Alisa Efimova: I don’t know yet, I haven’t personally met anyone. The coaches have more communication with the federation, and they know them better. So far, I’ve only sent an email regarding the release.
You have already moved to the USA. How is the adaptation process going?
Alisa Efimova: I’m living in a suburb of Boston, in an apartment with my partner and other skaters. I have very little free time. There are differences, even in the schedule. In Germany, the first training session was during the day, and the second in the evening, but here, everything starts in the morning and practically continues without a break until around 3 p.m. The daily routine is different. The training process is slightly structured differently. I need to get used to it.
Besides skating, what do you talk about with Misha?
Alisa Efimova: I’ve only been here for two and a half weeks. We don’t have much leisure time; we train a lot, and we get very tired by the evening. My birthday is on June 8th, and Misha’s is on the 12th. We went to the center for mini-quests and challenges. We communicate, and we are friends with all the skaters on the ice.
What did you do in the first few days in the new country?
Alisa Efimova: I arrived in the evening, and the next morning we had a choreography session for the short program. We have already choreographed both the short and free programs. We are starting to get into the routine and simultaneously working on the elements.
You speak Russian, and your partner and coaches do too. In what language is the training process conducted?
Alisa Efimova: In Russian. Sometimes I switch to English when it seems like Misha doesn’t fully understand me, considering he has always lived here.
In Russia, some people are now aiming for quadruple jumps. How is it with your jumps?
Alisa Efimova: Well, there has never been a quadruple jump in pair skating, so I’m not sure how possible that is. As for the quadruple elements, the throw and the twist, I sometimes contemplate them. But their value was recently reduced, and it has become easier to execute clean triple jumps than to take the risk with quadruples. As an athlete, it would be interesting for me to try a quadruple throw or twist. It brings excitement and challenge.

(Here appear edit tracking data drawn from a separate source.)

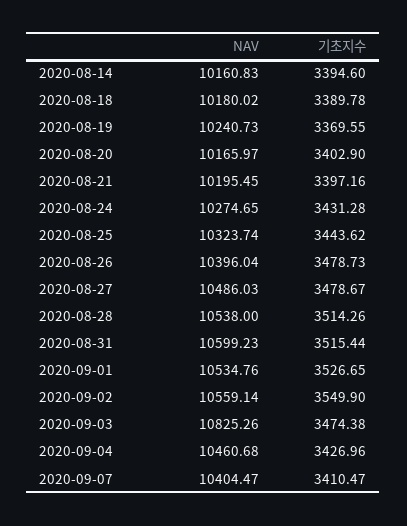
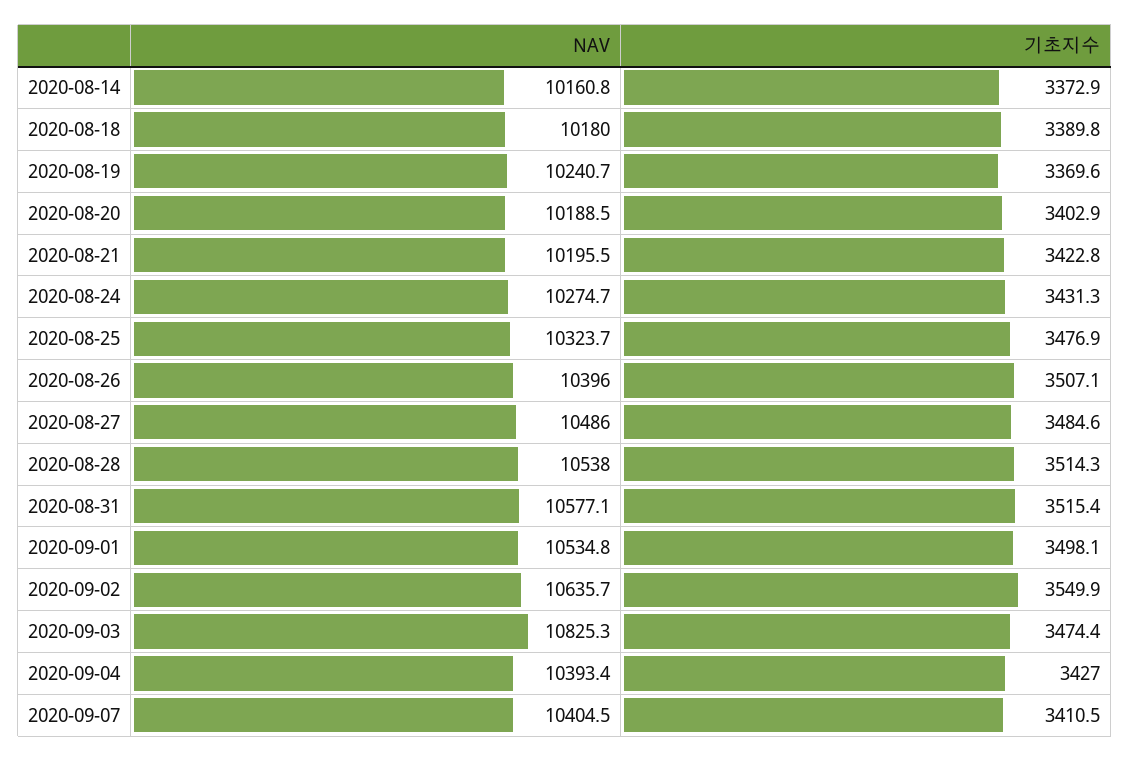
기초지수, 2020-08-14: 3394.6 -> 3372.9
NAV, 2020-08-20: 10165.97 -> 10188.5
기초지수, 2020-08-21: 3397.16 -> 3422.8
기초지수, 2020-08-25: 3443.62 -> 3476.9
기초지수, 2020-08-26: 3478.73 -> 3507.1
기초지수, 2020-08-27: 3478.67 -> 3484.6
NAV, 2020-08-31: 10599.23 -> 10577.1
기초지수, 2020-09-01: 3526.65 -> 3498.1
NAV, 2020-09-02: 10559.14 -> 10635.7
NAV, 2020-09-04: 10460.68 -> 10393.4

What are your primary goals right now?
Alisa Efimova: We can compete in domestic events, and our task is to perform both programs with all the triple elements. The competition calendar isn’t fully clear yet, but we want to showcase ourselves and see each other in a competitive environment. The goal for the season is the U.S. Championships.

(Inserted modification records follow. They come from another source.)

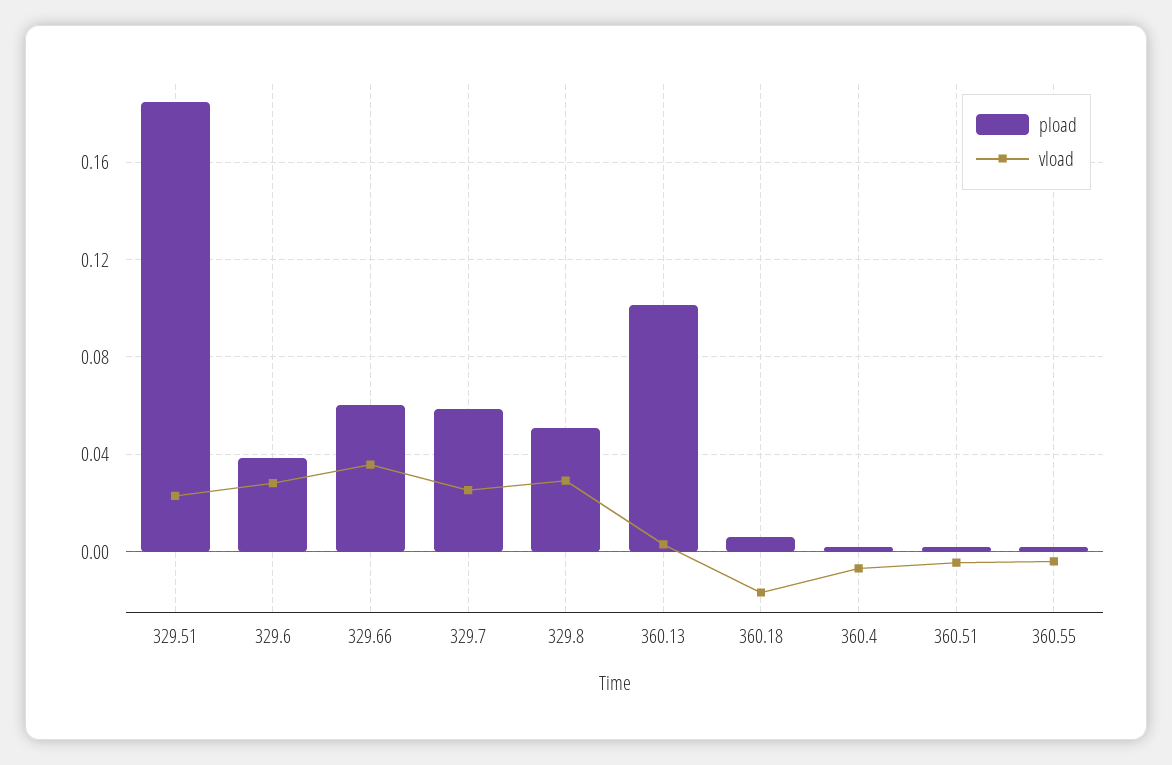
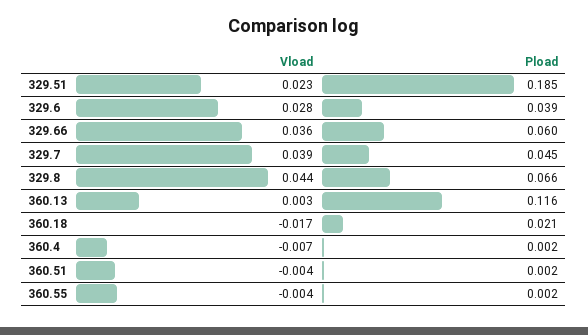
pload, 329.7: 0.06 -> 0.045
vload, 329.7: 0.025 -> 0.039
pload, 329.8: 0.05 -> 0.066
vload, 329.8: 0.03 -> 0.044
pload, 360.13: 0.1 -> 0.116
pload, 360.18: 0.005 -> 0.021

Is the competition weak in the USA currently?
Alisa Efimova: I haven’t seen any pairs from the USA yet, but we will definitely be competitive. We would like to become champions; that’s the title we aim for.
Have you thought about the Olympics in Milan?
Alisa Efimova: Yes, of course. Whether I can compete in it is still unknown. It can’t be said for certain that I won’t.
To compete, you need to have the country’s passport.
Alisa Efimova: Yes, I plan to find out how that process works. It’s currently being initiated.
When was the last time you were in Russia?
Alisa Efimova: It was around the end of April. I visited my grandmother, and I miss her a lot. She lives far away, and we haven’t seen each other for a long time. When I used to skate in Russia, I stayed with her. As soon as I had the opportunity, I went to see her. I love walking along Nevsky Prospect, going to the theater, and taking excursions. I always feel a lack of cultural activities, so I want to make up for it in St. Petersburg. And all my relatives are in Russia.
How was your childhood?
Alisa Efimova: My mom is a figure skating coach. As far as I can remember, I always skated. There is no memory of me not being a figure skater. My dad is a doctor. It was a normal childhood.
Why did they decide to move to Finland?
Alisa Efimova: I was actually born there. My mom went there to work, and my dad went with her.
What is home for you now?
Alisa Efimova: Probably Finland, where my parents live. And for myself… I don’t know. I hope my home in the world of sports is the USA.